#### DIRECTIONS FOR THIS TASK
Give back every record exactly, with its pictures left out.

#### EXTRACTED DATA
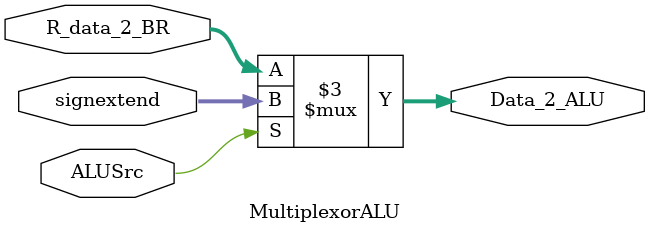
<source format=v>
module MultiplexorALU (
	input [31:0] R_data_2_BR,
	input [31:0] signextend,
	input ALUSrc,
	output reg [31:0] Data_2_ALU
);

always @* begin
	if (ALUSrc) begin
		Data_2_ALU <= signextend;
	end
	else begin
		Data_2_ALU <= R_data_2_BR;
	end
end

endmodule


</source>
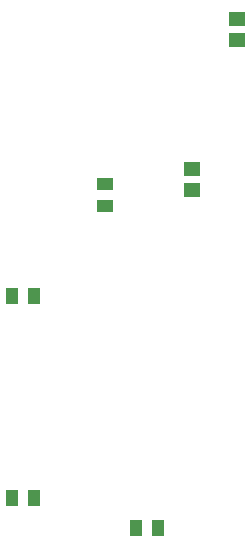
<source format=gbr>
G04 EAGLE Gerber RS-274X export*
G75*
%MOMM*%
%FSLAX34Y34*%
%LPD*%
%INSolderpaste Bottom*%
%IPPOS*%
%AMOC8*
5,1,8,0,0,1.08239X$1,22.5*%
G01*
G04 Define Apertures*
%ADD10R,1.465300X1.164600*%
%ADD11R,1.031200X1.420200*%
%ADD12R,1.420200X1.031200*%
D10*
X568325Y499246D03*
X568325Y516754D03*
X530225Y372246D03*
X530225Y389754D03*
D11*
X378155Y282575D03*
X396545Y282575D03*
X378155Y111125D03*
X396545Y111125D03*
X482930Y85725D03*
X501320Y85725D03*
D12*
X457200Y359105D03*
X457200Y377495D03*
M02*

</source>
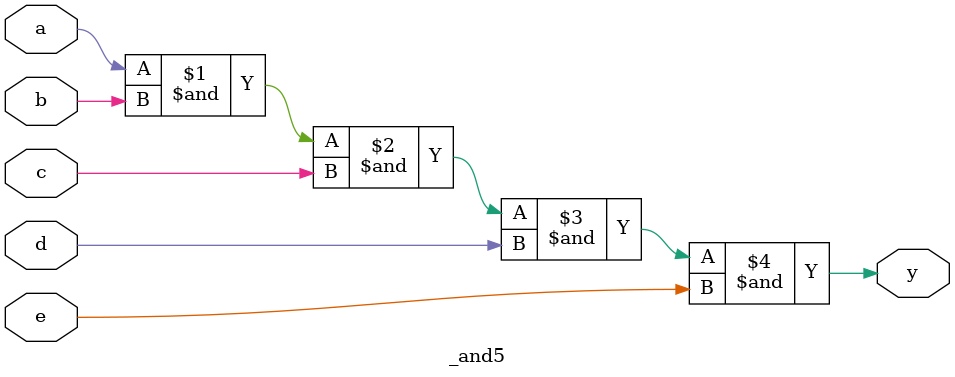
<source format=v>
module _inv (
	input a,
	output y
	);

	assign y = ~a;
endmodule

module _and2 (
	input a, b,
	output y
	);

	assign y = a & b;
endmodule

module _nand2 (
	input a, b,
	output y
	);

	assign y = ~(a & b);
endmodule

module _or2 (
	input a, b,
	output y
	);

	assign y = a | b;
endmodule

module _nor2 (
	input a, b,
	output y
	);

	assign y = ~(a | b);
endmodule

module _xor2 (a, b, y) ;
	input a, b ;
	output y ;

	wire inv_a, inv_b ;
	wire w0, w1 ;
	_inv U0_inv(.a(a), .y(inv_a));
	_inv U1_inv(.a(b), .y(inv_b));
	_and2 U2_and2(.a(inv_a), .b(b), .y(w0));
	_and2 U3_and2(.a(a),.b(inv_b), .y(w1));
	_or2 U4_or2(.a(w0), .b(w1),.y(y));
	
endmodule

module _xnor2 (
	input a, b,
	output y
	);

	assign y = ~( ~a & b |  a & ~b);
endmodule


//3-input gates

module _or3 (
	input a, b, c,
	output y
	);
	assign y = a | b | c ;
endmodule

module _and3(
	input a, b, c,
	output y
	);

	assign y = a & b & c ;
	endmodule

module _xor3 (
	input a, b, c,
	output y
	);

	assign y = ( a & ~b & ~c) | ( ~a & b & ~c) | ( ~a & ~b & c) | a & b & c ;
endmodule
	
//4-input gates
module _or4 (
	input a, b, c, d,
	output y
	);

	assign y = a | b | c | d ;
endmodule

module _and4 (
	input a, b, c, d,
	output y
	);

	assign y = a & b & c & d ;
endmodule

//5-input gates
module _or5 (
	input a, b, c, d, e, 
	output y
	);

	assign y = a | b | c | d | e ;
endmodule

module _and5 (
	input a, b, c, d, e, 
	output y
	);

	assign y = a & b & c & d & e ;
endmodule

</source>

#### EXPECTED OUTPUT
<source format=v>
module MultiplexorALU (
	input [31:0] R_data_2_BR,
	input [31:0] signextend,
	input ALUSrc,
	output reg [31:0] Data_2_ALU
);

always @* begin
	if (ALUSrc) begin
		Data_2_ALU <= signextend;
	end
	else begin
		Data_2_ALU <= R_data_2_BR;
	end
end

endmodule


</source>
<source format=gbr>
G04 EAGLE Gerber RS-274X export*
G75*
%MOMM*%
%FSLAX34Y34*%
%LPD*%
%INSolderpaste Bottom*%
%IPPOS*%
%AMOC8*
5,1,8,0,0,1.08239X$1,22.5*%
G01*
G04 Define Apertures*
%ADD10R,1.465300X1.164600*%
%ADD11R,1.031200X1.420200*%
%ADD12R,1.420200X1.031200*%
D10*
X568325Y499246D03*
X568325Y516754D03*
X530225Y372246D03*
X530225Y389754D03*
D11*
X378155Y282575D03*
X396545Y282575D03*
X378155Y111125D03*
X396545Y111125D03*
X482930Y85725D03*
X501320Y85725D03*
D12*
X457200Y359105D03*
X457200Y377495D03*
M02*

</source>
<source format=v>
module _inv (
	input a,
	output y
	);

	assign y = ~a;
endmodule

module _and2 (
	input a, b,
	output y
	);

	assign y = a & b;
endmodule

module _nand2 (
	input a, b,
	output y
	);

	assign y = ~(a & b);
endmodule

module _or2 (
	input a, b,
	output y
	);

	assign y = a | b;
endmodule

module _nor2 (
	input a, b,
	output y
	);

	assign y = ~(a | b);
endmodule

module _xor2 (a, b, y) ;
	input a, b ;
	output y ;

	wire inv_a, inv_b ;
	wire w0, w1 ;
	_inv U0_inv(.a(a), .y(inv_a));
	_inv U1_inv(.a(b), .y(inv_b));
	_and2 U2_and2(.a(inv_a), .b(b), .y(w0));
	_and2 U3_and2(.a(a),.b(inv_b), .y(w1));
	_or2 U4_or2(.a(w0), .b(w1),.y(y));
	
endmodule

module _xnor2 (
	input a, b,
	output y
	);

	assign y = ~( ~a & b |  a & ~b);
endmodule


//3-input gates

module _or3 (
	input a, b, c,
	output y
	);
	assign y = a | b | c ;
endmodule

module _and3(
	input a, b, c,
	output y
	);

	assign y = a & b & c ;
	endmodule

module _xor3 (
	input a, b, c,
	output y
	);

	assign y = ( a & ~b & ~c) | ( ~a & b & ~c) | ( ~a & ~b & c) | a & b & c ;
endmodule
	
//4-input gates
module _or4 (
	input a, b, c, d,
	output y
	);

	assign y = a | b | c | d ;
endmodule

module _and4 (
	input a, b, c, d,
	output y
	);

	assign y = a & b & c & d ;
endmodule

//5-input gates
module _or5 (
	input a, b, c, d, e, 
	output y
	);

	assign y = a | b | c | d | e ;
endmodule

module _and5 (
	input a, b, c, d, e, 
	output y
	);

	assign y = a & b & c & d & e ;
endmodule

</source>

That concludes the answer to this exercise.